(Source information Opens)
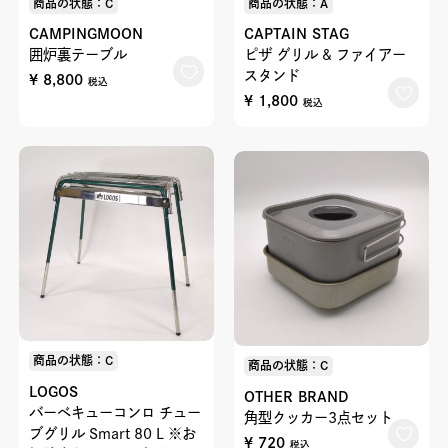
商品の状態：C
商品の状態：A
CAMPINGMOON
CAPTAIN STAG
囲炉裏テーブル
ピザ グリル & ファイアー
スタンド
¥ 8,800
税込
¥ 1,800
税込
商品の状態：C
商品の状態：C
LOGOS
OTHER BRAND
バーベキューコンロ チュー
角型クッカー3点セット
ブグリル Smart 80 L ※お
¥ 720
税込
(Source information Closes)
Copy out every line of the data above, taking care to leave the pictures out.

商品の状態：C
商品の状態：A
CAMPINGMOON
CAPTAIN STAG
囲炉裏テーブル
ピザ グリル & ファイアー
スタンド
¥ 8,800
税込
¥ 1,800
税込
商品の状態：C
商品の状態：C
LOGOS
OTHER BRAND
バーベキューコンロ チュー
角型クッカー3点セット
ブグリル Smart 80 L ※お
¥ 720
税込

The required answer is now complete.